Indeed, in advocating for intersectionality, one must pay attention to relations of power and the multiple locations at which our identity identities are located, and through this construct a political position. In this context, what intersectional feminists find productive is a turn from identity politics to political identity. This political identity is one that is capable of being cooperative and coalitional, is based on a nuanced understanding of power relations, and a refusal, not of identity categories as a whole, but of identity categories as stable phenomena.
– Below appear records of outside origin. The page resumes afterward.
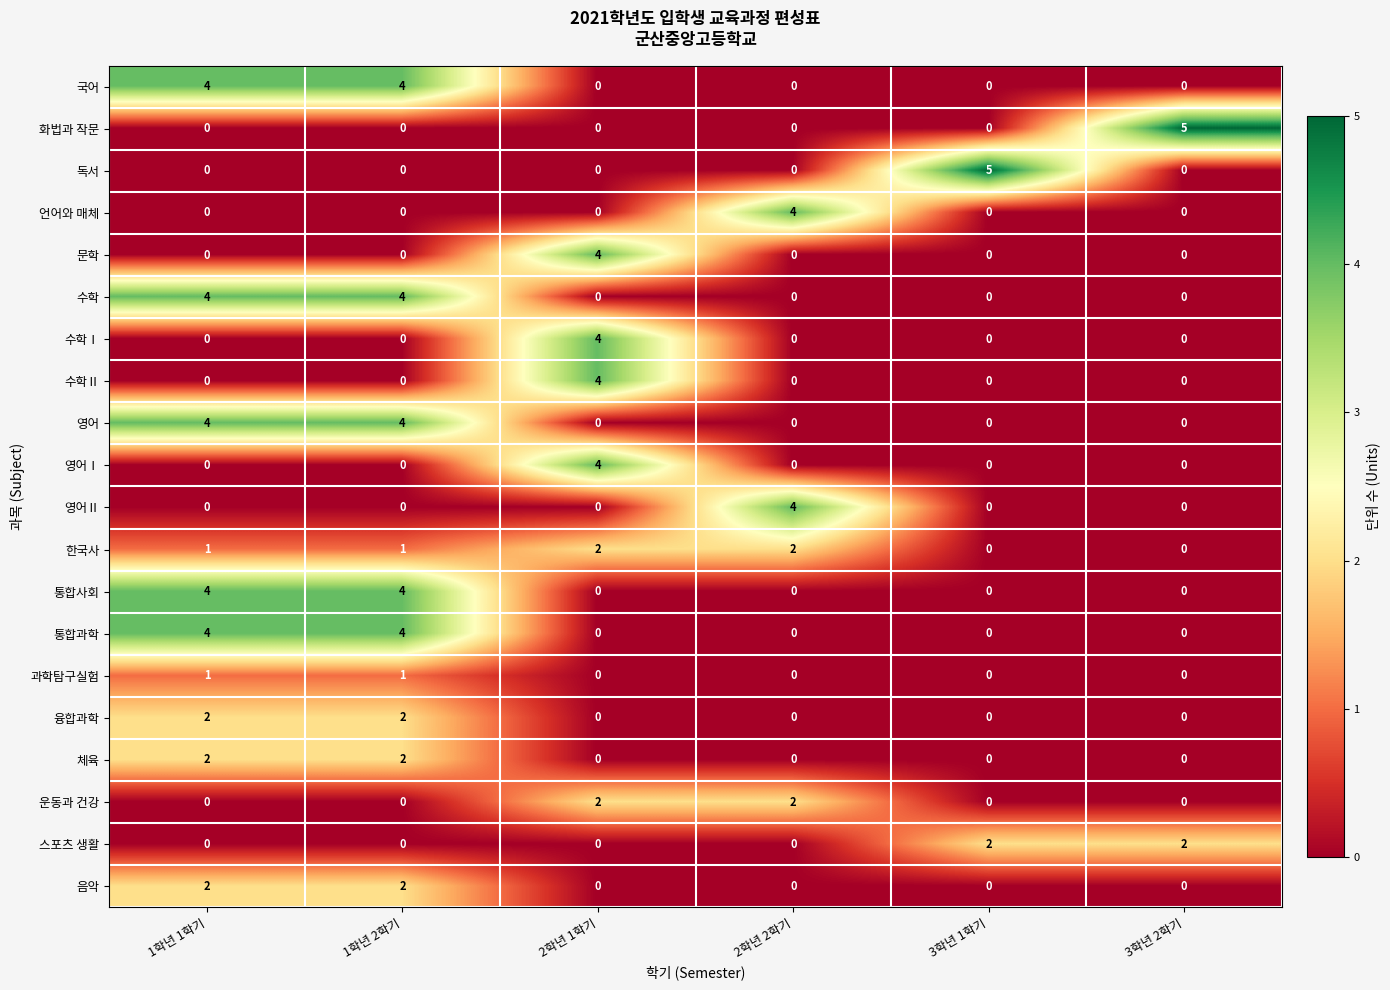

What is the maximum value shown in the chart?

5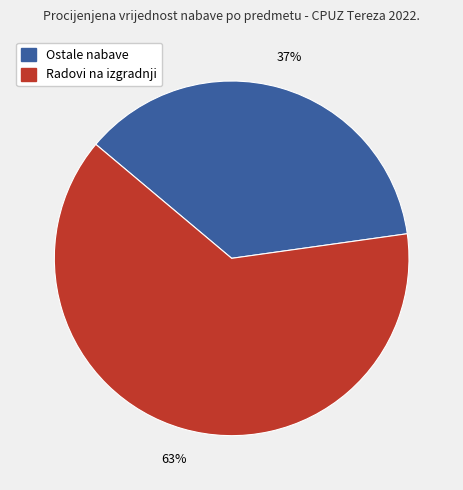

To the nearest percent, what is the combined percentage of Ostale nabave and Radovi na izgradnji?

100%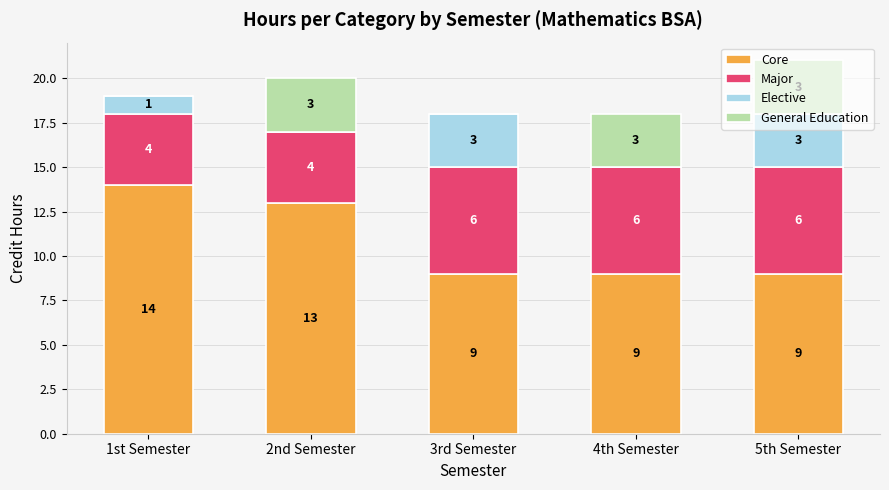

At which category is the sum across all series the highest?

5th Semester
In other words, since we are always becoming (Santa Cruz Feminist of Color Collective, 2014: 25), we must in the words of Cohen, who is here paraphrasing Crenshaw use the idea of intersectionality to reconceptualize or problematize the identities and communities that are 'home' to us and challenge these identities that seem like home by acknowledging the other parts of our identities that are excluded (Cohen, 1997: 459). In doing so, one's politics moves beyond the confines of narrowly-defined social categories into a more expansive realm that neither leaves certain people behind nor forces them into categories where their needs are not seen.

Conclusion

Thus, identity politics is seen by intersectional feminists as useful insofar as it facilitates the formation of a community and a collective consciousness that is not contingent on a rigid or uniform identity. Such a politics or political identity is rather based on a recognition of how our identities are formed by our multiple and intersecting locations along axes of power, with the goal of destabilizing them. Equally important for intersectional feminists is the commitments stated by the Combahee River Collective to develop through criticism and self-criticism as an essential aspect of our practice, thus also destabilizing the notion of a pre-packaged politics in favor of one that evolves alongside changes in its socio-political and historical context.